Une station d’épuration de 12 000 habitants sort neuf cents tonnes de gâteau de boue par an

Chaque habitant raccordé produit autour de 0,6 mètre cube de boue liquide par an. Pour la commune, 7 200 mètres cubes annuels, qui pèsent 180 tonnes une fois l’eau retirée. La centrifugation ne descend pas plus bas que 20 % de siccité : les neuf cents tonnes qui sortent du bâtiment sont encore de l’eau aux quatre cinquièmes.

Dans ce bâtiment, il fait 28 °C toute l’année. La centrifugeuse et les pompes chauffent un local sans fenêtre ouvrante, et c’est le seul endroit du site où on retire sa veste en février.
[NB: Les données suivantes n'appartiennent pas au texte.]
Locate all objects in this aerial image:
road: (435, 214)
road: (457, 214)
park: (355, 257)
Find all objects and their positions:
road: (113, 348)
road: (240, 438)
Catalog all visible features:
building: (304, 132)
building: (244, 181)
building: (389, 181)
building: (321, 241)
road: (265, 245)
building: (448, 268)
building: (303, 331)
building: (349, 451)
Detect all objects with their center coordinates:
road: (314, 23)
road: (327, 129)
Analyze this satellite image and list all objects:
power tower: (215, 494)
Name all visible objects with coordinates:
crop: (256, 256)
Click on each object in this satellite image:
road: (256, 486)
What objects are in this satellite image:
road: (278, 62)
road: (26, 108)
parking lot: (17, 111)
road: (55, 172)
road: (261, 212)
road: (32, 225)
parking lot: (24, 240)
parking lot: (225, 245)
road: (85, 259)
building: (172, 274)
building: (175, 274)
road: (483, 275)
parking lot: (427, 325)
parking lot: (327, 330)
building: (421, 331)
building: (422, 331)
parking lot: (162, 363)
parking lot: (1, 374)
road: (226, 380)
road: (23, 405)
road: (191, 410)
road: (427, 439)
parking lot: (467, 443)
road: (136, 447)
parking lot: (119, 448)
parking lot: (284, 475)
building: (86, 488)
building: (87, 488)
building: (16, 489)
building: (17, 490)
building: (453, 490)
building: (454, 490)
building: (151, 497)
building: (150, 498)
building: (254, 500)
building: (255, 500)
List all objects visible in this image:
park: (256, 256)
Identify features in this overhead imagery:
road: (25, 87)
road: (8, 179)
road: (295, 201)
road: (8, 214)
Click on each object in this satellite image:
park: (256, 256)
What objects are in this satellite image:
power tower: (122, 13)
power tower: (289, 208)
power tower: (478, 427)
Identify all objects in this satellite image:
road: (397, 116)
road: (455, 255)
L’odeur y est terreuse plutôt que fétide, ce qui est bon signe : une boue stabilisée sent la cave, une boue septique sent l’œuf.

Trois destinations se partagent le tonnage français : la moitié au compostage, un tiers à l’épandage agricole direct, un dixième à l’incinération. Ici, c’est l’épandage. Il obéit à un plan qui nomme les parcelles, à une analyse de la boue et à une analyse des sols, et le tracteur ne doit ni tasser un sol gorgé d’eau, ni passer sur une culture levée.

Le silo tient trois semaines. Passé ce délai, si les champs restent fermés, il faut trouver un autre exutoire et le payer. C’est la seule décision de la station qui se prenne au téléphone.